The ADL’s hate crimes legislation
ADL was founded in 1913 by B’nai B’rith (“children of the covenant”) to oppose anti-Semitism. According to its website, the ADL now opposes any bias that may “tear at the fabric of our society and fragment communities.” Its model statute includes bias based not just on race, color, religion, national origin and gender but also, with this bill, disability, sexual orientation and gender identity.

With each new category, the ranks of potential ADL allies expands. Yet even while mobilizing opposition to anti-Jewish bias, ADL argues that anti-Semitism must also include criticism of Israel.

The Obama/Clinton point man for pardons and "legal affairs", Eric Holder, has already admitted there is no reason to consider a "hate crimes bill" necessary. No matter, Obama has quill in hand, waiting to jump through the hoop and sign the bill.

Comment from... David, at August 8, 2009 09:34 AM:

John Francis lee,

Do you use the italics to imply that these statements are somehow the official policy of the Israeli government?

The statements are your opinion, nothing more, nothing less. Putting them in italics doesn't make them bestow on them truth.

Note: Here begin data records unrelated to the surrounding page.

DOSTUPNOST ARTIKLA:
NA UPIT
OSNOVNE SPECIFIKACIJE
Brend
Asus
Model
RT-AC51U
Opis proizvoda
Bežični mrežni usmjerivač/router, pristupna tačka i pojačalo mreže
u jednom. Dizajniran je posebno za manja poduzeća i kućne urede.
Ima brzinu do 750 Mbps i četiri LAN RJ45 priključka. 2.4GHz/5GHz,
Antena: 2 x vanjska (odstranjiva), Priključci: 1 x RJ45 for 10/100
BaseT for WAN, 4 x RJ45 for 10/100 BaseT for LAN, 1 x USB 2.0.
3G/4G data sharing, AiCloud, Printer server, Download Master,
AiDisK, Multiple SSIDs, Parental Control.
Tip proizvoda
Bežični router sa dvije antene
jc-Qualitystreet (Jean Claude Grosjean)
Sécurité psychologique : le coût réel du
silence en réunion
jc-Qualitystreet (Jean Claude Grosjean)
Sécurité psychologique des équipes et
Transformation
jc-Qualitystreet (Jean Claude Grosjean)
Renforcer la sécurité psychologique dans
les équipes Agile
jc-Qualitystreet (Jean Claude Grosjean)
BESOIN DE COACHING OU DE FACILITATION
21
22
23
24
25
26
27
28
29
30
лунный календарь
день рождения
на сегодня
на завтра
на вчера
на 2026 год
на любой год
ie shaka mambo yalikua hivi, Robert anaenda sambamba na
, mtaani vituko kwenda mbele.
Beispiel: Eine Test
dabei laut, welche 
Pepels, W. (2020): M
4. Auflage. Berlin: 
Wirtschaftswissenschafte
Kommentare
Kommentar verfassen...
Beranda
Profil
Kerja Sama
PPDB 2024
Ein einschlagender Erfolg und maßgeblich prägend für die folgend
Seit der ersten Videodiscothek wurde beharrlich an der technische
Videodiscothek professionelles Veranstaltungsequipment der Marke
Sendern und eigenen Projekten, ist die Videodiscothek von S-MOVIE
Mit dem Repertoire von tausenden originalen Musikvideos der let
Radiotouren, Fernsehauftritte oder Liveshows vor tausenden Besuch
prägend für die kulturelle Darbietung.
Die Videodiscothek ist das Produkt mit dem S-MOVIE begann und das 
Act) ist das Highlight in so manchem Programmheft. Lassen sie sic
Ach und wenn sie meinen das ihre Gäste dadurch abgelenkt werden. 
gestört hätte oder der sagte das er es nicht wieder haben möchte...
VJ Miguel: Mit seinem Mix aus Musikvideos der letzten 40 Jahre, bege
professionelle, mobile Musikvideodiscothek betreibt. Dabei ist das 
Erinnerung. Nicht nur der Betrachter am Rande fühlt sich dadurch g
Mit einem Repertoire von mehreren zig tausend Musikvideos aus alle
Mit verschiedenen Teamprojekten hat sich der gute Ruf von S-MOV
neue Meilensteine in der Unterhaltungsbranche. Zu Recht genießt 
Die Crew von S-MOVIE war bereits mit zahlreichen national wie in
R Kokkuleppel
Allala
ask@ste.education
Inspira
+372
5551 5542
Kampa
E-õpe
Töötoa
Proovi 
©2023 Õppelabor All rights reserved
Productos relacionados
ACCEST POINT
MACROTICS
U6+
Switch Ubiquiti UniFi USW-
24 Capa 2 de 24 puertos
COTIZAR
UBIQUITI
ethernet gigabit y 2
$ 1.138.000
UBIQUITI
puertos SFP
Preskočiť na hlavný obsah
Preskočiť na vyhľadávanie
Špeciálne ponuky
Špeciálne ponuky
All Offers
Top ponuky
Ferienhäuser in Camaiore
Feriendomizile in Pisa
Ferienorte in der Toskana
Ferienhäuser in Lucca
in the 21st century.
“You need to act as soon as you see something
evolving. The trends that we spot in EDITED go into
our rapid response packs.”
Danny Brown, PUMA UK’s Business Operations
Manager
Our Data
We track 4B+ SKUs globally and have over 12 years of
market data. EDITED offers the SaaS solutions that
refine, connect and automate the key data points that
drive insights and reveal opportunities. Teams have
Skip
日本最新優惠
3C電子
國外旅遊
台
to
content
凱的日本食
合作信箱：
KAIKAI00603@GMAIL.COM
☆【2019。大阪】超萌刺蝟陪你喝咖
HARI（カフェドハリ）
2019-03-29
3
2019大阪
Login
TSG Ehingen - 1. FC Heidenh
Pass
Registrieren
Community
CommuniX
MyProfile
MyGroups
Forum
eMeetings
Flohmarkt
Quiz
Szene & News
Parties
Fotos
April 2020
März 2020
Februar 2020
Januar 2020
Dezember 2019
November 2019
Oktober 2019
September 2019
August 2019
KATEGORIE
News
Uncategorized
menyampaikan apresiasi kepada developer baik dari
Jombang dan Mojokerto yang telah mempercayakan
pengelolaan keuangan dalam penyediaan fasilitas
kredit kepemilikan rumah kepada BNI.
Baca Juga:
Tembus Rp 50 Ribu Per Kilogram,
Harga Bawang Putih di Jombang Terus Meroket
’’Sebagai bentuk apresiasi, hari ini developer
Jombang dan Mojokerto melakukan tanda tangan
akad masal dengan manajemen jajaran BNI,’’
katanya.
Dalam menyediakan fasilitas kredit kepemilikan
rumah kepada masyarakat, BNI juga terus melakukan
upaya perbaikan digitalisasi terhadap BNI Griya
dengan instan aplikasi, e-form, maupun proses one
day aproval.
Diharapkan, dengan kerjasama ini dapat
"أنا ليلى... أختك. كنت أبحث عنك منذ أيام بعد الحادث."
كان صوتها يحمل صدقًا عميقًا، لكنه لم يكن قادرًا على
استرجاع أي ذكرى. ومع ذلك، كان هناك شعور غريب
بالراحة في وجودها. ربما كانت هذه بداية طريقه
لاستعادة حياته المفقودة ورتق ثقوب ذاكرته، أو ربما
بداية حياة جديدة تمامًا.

One more note to some of the commenters above: I know I've said this before and it's fallen on deaf ears here at this site but the US didn't invade Iraq for Israel. Why Bush invaded Iraq, I don't know. I can speculate on several different reasons, but that would just be speculating.

Comment from... annie, at August 8, 2009 11:21 AM:

thanks for the update helena. so abbas doesn't want transparency wrt where all the money has gone. how unsurprising. who's on the payroll?

jpost (famous for starting rumors) ran an article yesterday claiming fatah had set 14 preconditions. have you heard any other source confirm this?

Comment from... John Francis Lee, at August 10, 2009 06:55 AM:

The italics are to indicate a quote, this time from an article in al Jazeera by Jeff Gates.

I added the bolding over his clause implying a push be the ADL to treat criticism of Israel as anti-semitism and to prosecute it (persecute it in reality) under this new, unconstitutional "law" that its dupes in the US Congress are passing, because I believe that that is exactly what will happen if the law is passed.

The law is an abomination, or Obamanation, if you will, since the Stooge in Chief has already pledged his support for it.

Comment from... David, at August 10, 2009 07:00 PM:

It never ceases to amaze me the nonsense that people will believe. Al Gore claimed to have invented the internet. Once upon a time we would have laughed at someone who made such a statement about the VP of the US. Even if it had been Spiro Agnew who was hated with a passion. Today we have the even more ludicrious claim that Obama's health care plan will euthanize seniors and down's syndrome children.

And you want me to believe that Obama supports a law that will make "criticism" of Israel a crime.

We live in the age that we call the "information age" and it is anything but. Believe what you want John Francis Lee. Believe even the worst possible that euthanasia is right around the corner but don't ask me to believe it.

Comment from... Shirin, at August 10, 2009 07:25 PM:

"It never ceases to amaze me the nonsense that people will believe."

And your second sentence is proof positive of this. Al Gore never claimed to have invented the internet.

Comment from... Shirin, at August 10, 2009 07:27 PM:

David: Never mind. I should have read what you wrote about the Al Gore/internet thing more carefully before responding. That's what I get for multi-tasking.

Comment from... Shirin, at August 11, 2009 06:21 AM:

Shirin,

Not a problem.

Comment from... David, at August 11, 2009 12:38 PM:

The above comment is from David not Shirin.

That multi-tasking gets us all.

Probably the only thing we can all agree on.